This newspaper yesterday published a story that left a chilling effect on many Ugandans who use the transport app, SafeBoda. In its investigations, the National Information Technology Authority – Uganda (NITA-U) found that SafeBoda unlawfully shared clients’ data with a US company.
Guinness Transporters, which trades as SafeBoda, is said to have failed to disclose information to customers that it was sharing their data with CleverTap, a US-based data processor.
The January 25 revelations came on the back of a storm last week after the riding app changed its terms and conditions of operation. Be that as it may, the findings just points to the bigger picture. How safe are citizens’ data on all apps?
The last decade has shown all and sundry that technology has come to change the way we do things in all spheres of life. On a daily basis, many people transact online, communicate using apps, get essential services such as treatment, food and shopping other items using online platforms.
On many occasions, the apps require users to fill in their personal information before they are fully registered. Such information includes email addresses, telephone numbers, first and last names, location, age, and mobile device operating system.

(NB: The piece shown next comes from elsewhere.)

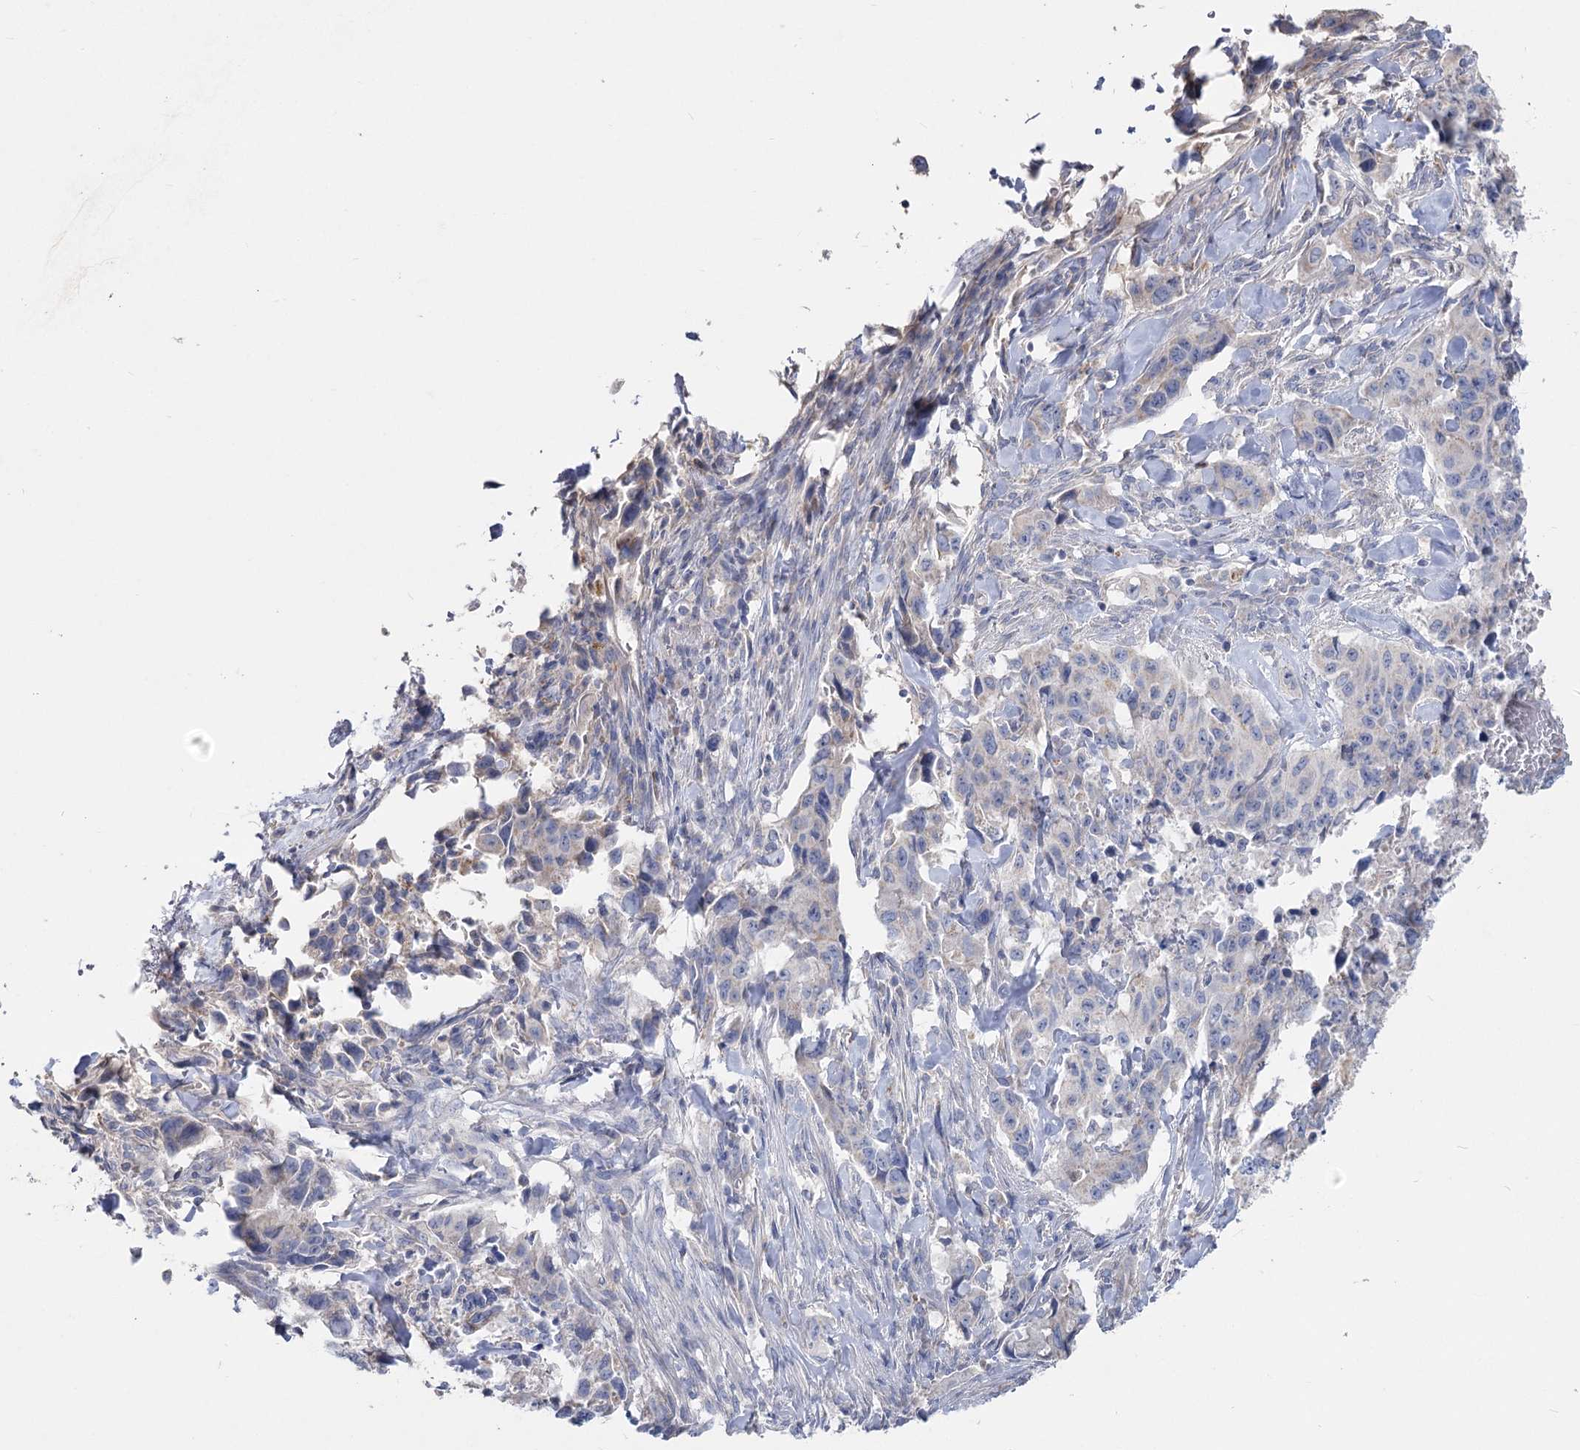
{"staining": {"intensity": "negative", "quantity": "none", "location": "none"}, "tissue": "lung cancer", "cell_type": "Tumor cells", "image_type": "cancer", "snomed": [{"axis": "morphology", "description": "Adenocarcinoma, NOS"}, {"axis": "topography", "description": "Lung"}], "caption": "Immunohistochemical staining of lung cancer (adenocarcinoma) exhibits no significant expression in tumor cells. (Brightfield microscopy of DAB (3,3'-diaminobenzidine) immunohistochemistry at high magnification).", "gene": "TMEM187", "patient": {"sex": "female", "age": 51}}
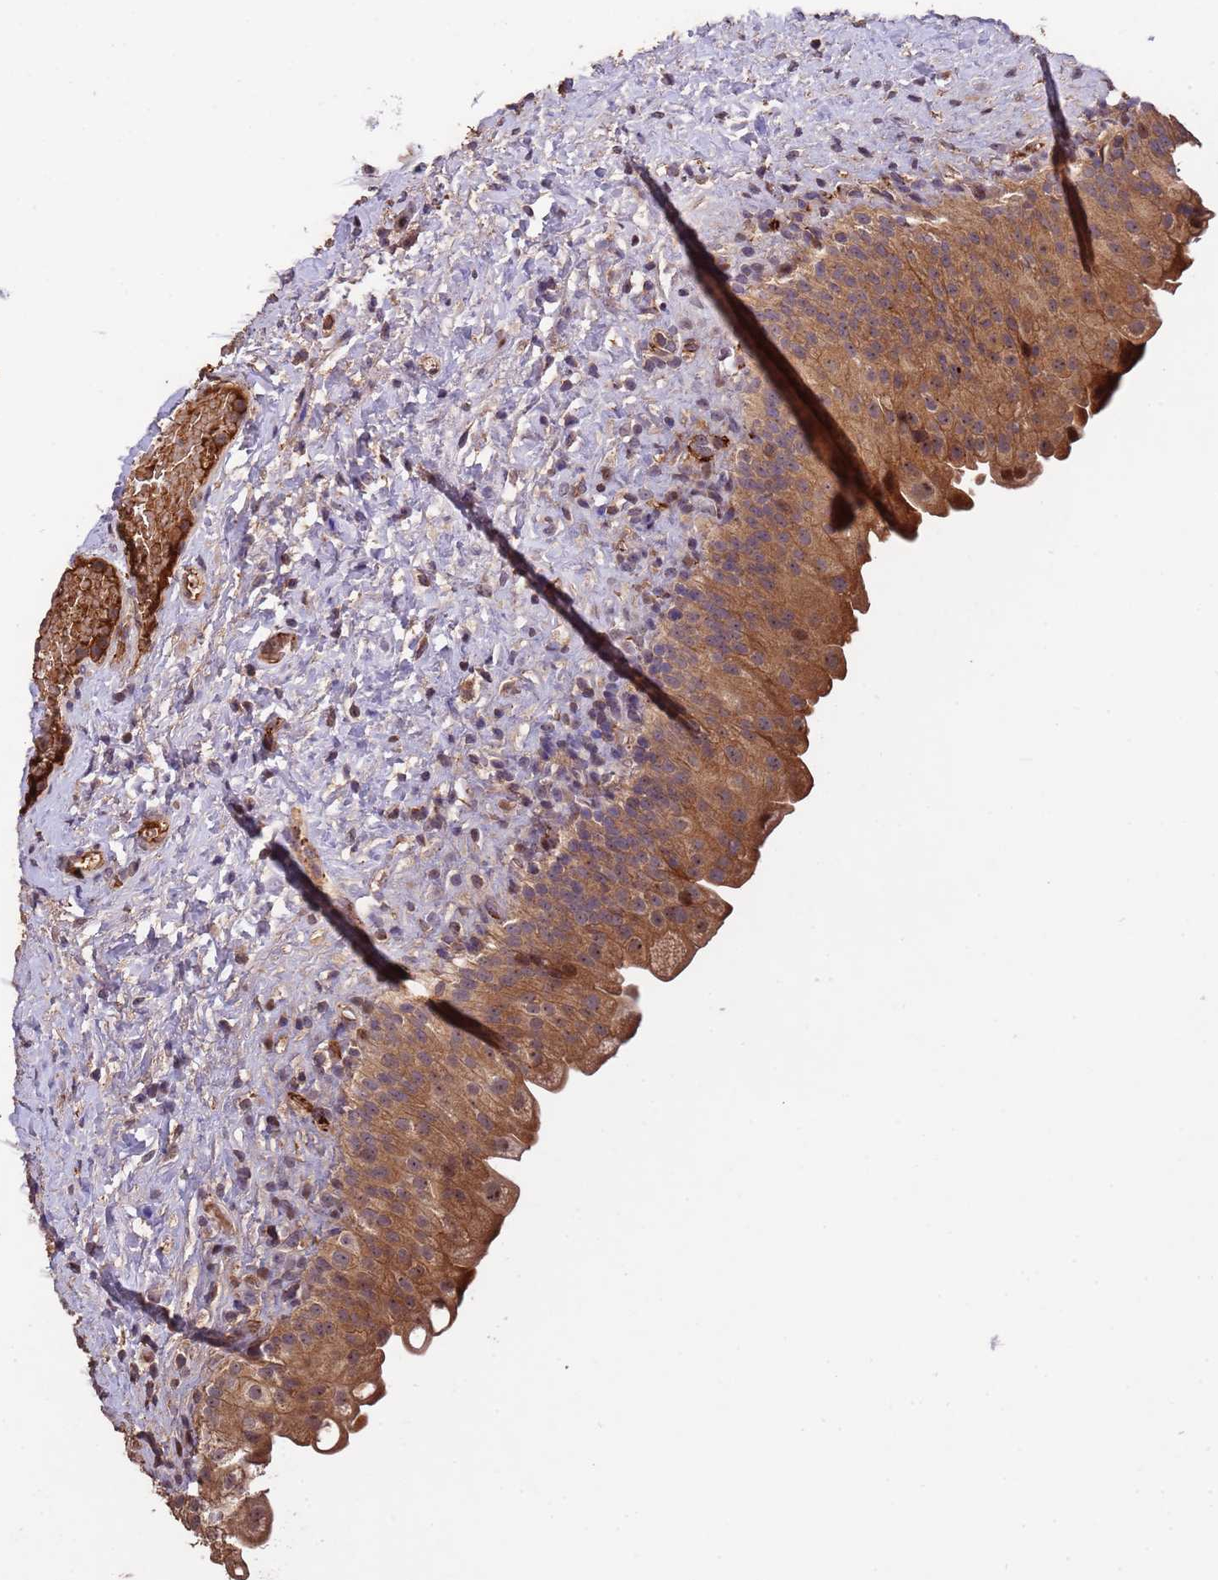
{"staining": {"intensity": "moderate", "quantity": ">75%", "location": "cytoplasmic/membranous"}, "tissue": "urinary bladder", "cell_type": "Urothelial cells", "image_type": "normal", "snomed": [{"axis": "morphology", "description": "Normal tissue, NOS"}, {"axis": "topography", "description": "Urinary bladder"}], "caption": "Immunohistochemical staining of benign urinary bladder demonstrates medium levels of moderate cytoplasmic/membranous positivity in approximately >75% of urothelial cells. The staining was performed using DAB, with brown indicating positive protein expression. Nuclei are stained blue with hematoxylin.", "gene": "CCDC184", "patient": {"sex": "female", "age": 27}}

Because of the level of disclosure, governments are always keen to protect citizens and that is why Uganda assented to the Data Protection And Privacy Act in 2019.
It is because of this that we think it is high time everyone, including the government, paid attention to security online. How government will respond after the revelation should be a matter of public interest.
We also demand that any tech firm that breaches the privacy laws should be held accountable and in the worst case scenario, be stopped from doing business in the country. For emphasis, we would like to state here what the Data and Protection Act (2019), Section 3, says:
1 - A data collector, data processor or data controller or any person who collects, processes, holds or uses personal data shall-
(a) be accountable to the data subject for data collected, processed held or used; (b) collect and process data fairly and lawfully; (c) collect, process, use or hold adequate, relevant and not excessive or unnecessary personal data; (d) retain personal data for the period authorised by law or for which the data is required; (e) ensure quality of information collected, processed , used or held; (f) ensure transparency and participation of the data subject in the collection, processing, use and holding of the personal data; and (g) observe security safeguards in respect of the data.
All online service providers should, thus, acquaint themselves with this. If you breach our trust then we have no reason to trust you.